→ YOUR OBJECTIVE:
Pick every line out of the entries below that holds the string "para", and report them.

[[ PROVIDED RECORDS, beginning ]]

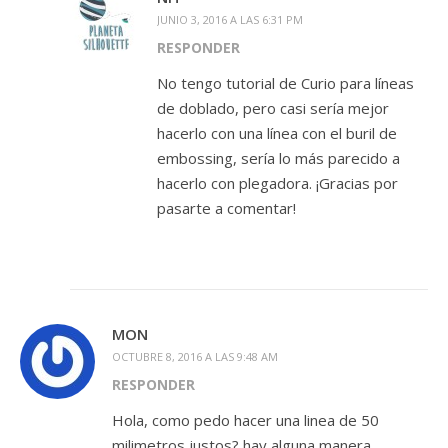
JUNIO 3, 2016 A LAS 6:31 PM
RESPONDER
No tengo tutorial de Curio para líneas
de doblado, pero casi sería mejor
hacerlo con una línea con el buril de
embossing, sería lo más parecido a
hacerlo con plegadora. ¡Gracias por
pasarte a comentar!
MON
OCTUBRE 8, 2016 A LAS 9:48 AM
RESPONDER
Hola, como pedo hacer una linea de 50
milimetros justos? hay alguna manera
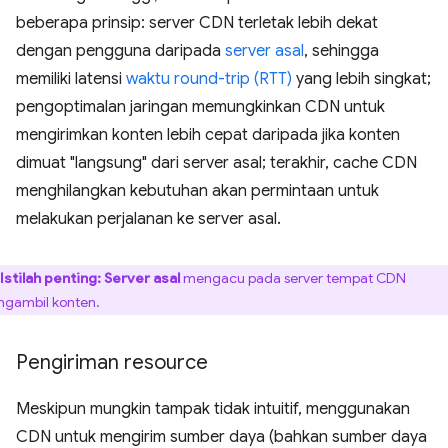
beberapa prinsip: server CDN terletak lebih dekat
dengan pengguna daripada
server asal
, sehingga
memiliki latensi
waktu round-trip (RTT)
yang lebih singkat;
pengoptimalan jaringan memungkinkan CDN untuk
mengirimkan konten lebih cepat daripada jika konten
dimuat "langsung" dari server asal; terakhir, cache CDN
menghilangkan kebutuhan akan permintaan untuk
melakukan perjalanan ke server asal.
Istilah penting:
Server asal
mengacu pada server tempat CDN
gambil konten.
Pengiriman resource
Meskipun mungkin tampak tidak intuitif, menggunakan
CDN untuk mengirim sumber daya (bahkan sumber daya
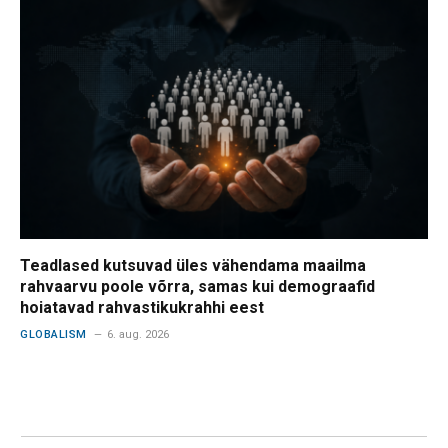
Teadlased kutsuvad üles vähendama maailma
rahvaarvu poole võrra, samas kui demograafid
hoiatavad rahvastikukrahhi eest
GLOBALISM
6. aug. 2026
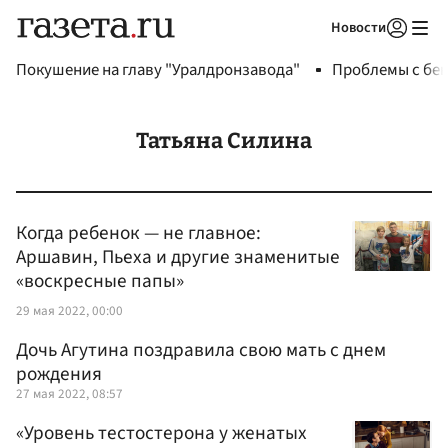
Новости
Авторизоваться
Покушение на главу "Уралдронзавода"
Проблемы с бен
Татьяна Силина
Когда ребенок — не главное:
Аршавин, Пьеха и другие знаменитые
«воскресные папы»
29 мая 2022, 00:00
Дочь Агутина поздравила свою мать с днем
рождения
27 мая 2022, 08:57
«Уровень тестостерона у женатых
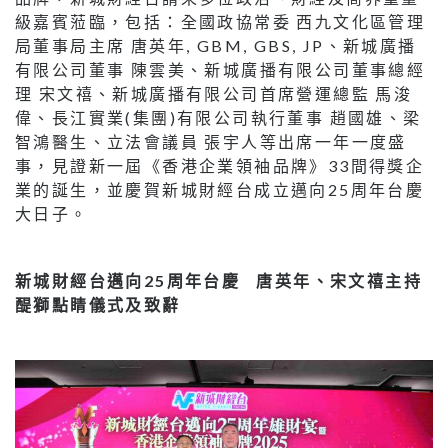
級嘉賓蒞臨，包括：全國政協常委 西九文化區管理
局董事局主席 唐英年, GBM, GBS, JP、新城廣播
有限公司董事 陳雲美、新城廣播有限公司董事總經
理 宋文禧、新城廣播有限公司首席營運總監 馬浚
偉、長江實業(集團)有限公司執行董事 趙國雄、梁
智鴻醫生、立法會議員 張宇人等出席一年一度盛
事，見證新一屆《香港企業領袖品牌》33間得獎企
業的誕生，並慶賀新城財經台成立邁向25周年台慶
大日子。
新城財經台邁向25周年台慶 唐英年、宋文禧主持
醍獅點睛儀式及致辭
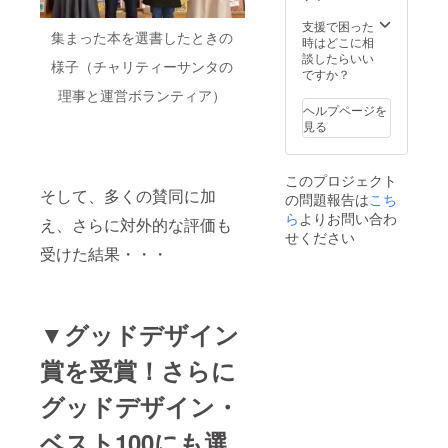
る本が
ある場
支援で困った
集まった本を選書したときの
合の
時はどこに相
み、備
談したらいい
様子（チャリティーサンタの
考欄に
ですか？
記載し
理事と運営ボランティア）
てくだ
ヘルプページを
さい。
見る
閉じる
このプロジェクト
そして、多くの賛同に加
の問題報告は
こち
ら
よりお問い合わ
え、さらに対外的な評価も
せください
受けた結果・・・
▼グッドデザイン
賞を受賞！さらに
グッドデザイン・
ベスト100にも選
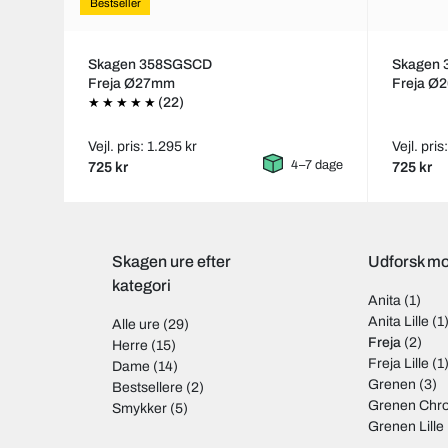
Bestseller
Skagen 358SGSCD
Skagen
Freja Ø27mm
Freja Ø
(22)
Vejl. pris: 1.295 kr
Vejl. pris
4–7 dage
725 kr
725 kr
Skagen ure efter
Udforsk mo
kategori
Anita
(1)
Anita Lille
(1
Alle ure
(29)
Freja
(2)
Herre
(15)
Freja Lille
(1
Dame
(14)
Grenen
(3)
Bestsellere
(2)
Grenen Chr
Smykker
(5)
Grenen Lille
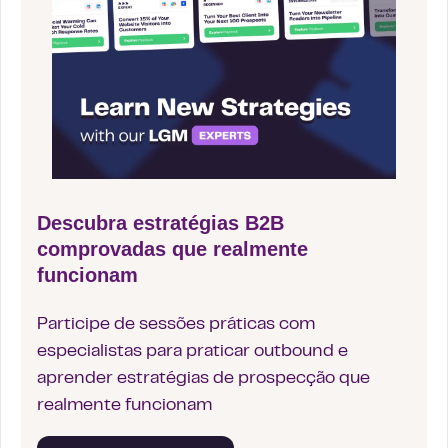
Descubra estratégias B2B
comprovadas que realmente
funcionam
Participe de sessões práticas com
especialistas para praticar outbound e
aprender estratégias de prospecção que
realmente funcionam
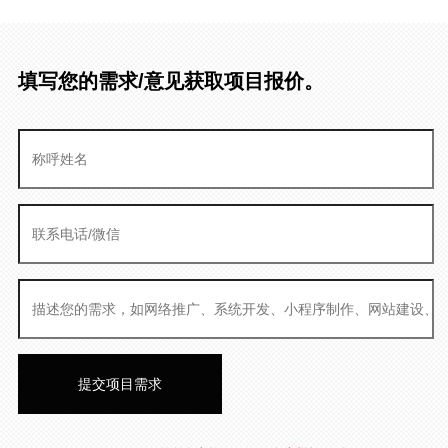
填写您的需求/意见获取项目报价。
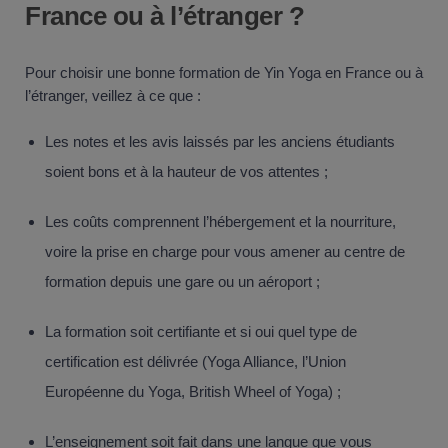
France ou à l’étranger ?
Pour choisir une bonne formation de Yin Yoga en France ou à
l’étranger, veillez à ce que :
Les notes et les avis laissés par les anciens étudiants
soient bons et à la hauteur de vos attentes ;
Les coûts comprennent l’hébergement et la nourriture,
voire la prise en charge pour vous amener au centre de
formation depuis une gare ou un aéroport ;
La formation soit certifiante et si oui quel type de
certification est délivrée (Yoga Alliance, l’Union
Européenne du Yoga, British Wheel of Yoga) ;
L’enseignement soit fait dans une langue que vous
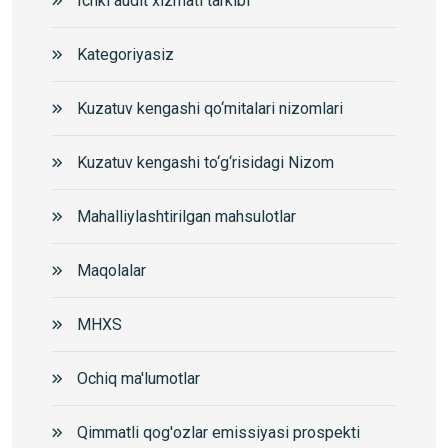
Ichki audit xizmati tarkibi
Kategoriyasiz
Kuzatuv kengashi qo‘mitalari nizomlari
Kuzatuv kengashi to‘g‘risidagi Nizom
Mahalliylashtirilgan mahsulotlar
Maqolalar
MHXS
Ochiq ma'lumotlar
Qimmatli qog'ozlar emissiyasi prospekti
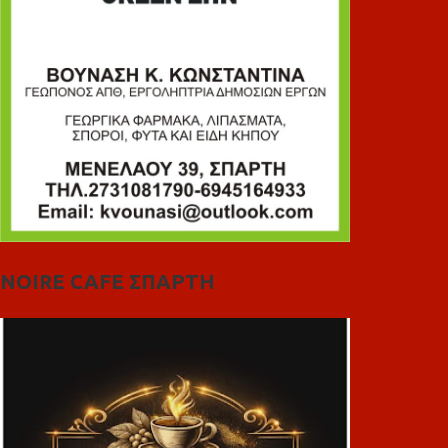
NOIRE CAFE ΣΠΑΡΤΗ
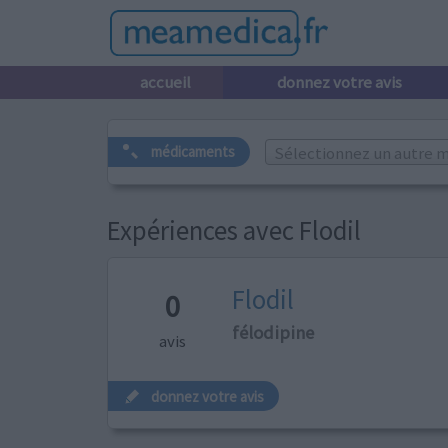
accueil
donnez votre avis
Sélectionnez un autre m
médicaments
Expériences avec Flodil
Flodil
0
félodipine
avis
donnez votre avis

[[ PROVIDED RECORDS, end ]]

→ WRITTEN RESPONSE:
No tengo tutorial de Curio para líneas
especialistas para praticar outbound e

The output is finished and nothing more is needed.